On 16/08/2024 12:00, Ben Bacarisse wrote:

David Brown <david.brown@hesbynett.no> writes:
 

On 16/08/2024 02:08, Ben Bacarisse wrote:

Bart <bc@freeuk.com> writes:

 

In general there is no reason, in a language with true call-by-reference,
why any parameter type T (which has the form U*, a pointer to anything),
cannot be passed by reference. It doesn't matter whether U is an array type
or not.

I can't unravel this.  Take, as a concrete example, C++.  You can't pass
a pointer to function that takes an array passed by reference.  You can,
of course, pass a pointer by reference, but that is neither here nor
there.

>
In C++, you can't pass arrays as parameters at all - the language inherited
C's handling of arrays.  You can, of course, pass objects of std::array<>
type by value or by reference, just like any other class types.
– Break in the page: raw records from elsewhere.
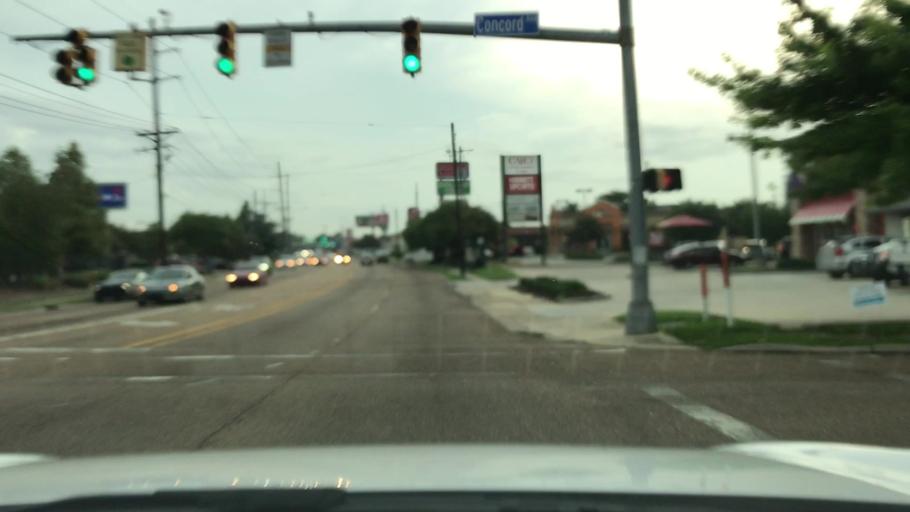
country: US
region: Louisiana
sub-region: East Baton Rouge Parish
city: Baton Rouge
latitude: 30.4184
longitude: -91.1418
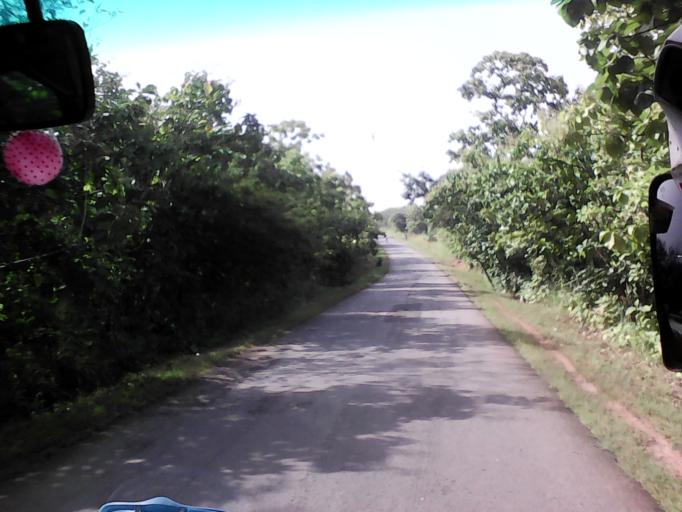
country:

The best way to think about C++ (in my very non-expert opinion) is to
consider references as values that are passed by, err..., value.  But
you seem prepared to accept that some things can be "passed by reference"
in C++. 

>
That seems a subtle distinction - I'll have to think about it a little. I
like your description of arguments being like local variable initialisation
- it makes sense equally well regardless of whether the parameter is "int",
"int*", or "int&".  (It's probably best not to mention the other one in
this group...)
>

So if this:
#include <iostream>
void g(int &i) { std::cout << i << "\n"; }
int main(void)
{
    int I{0};
    g(I);
}
shows an int object, I, being passed to g, why does this
#include <iostream>
void f(int (&ar)[10]) { std::cout << sizeof ar << "\n"; }
int main(void)
{
    int A[10];
    f(A);
}
not show an array, A, being passed to f?

>
That's backwards compatibility with C array handling at play.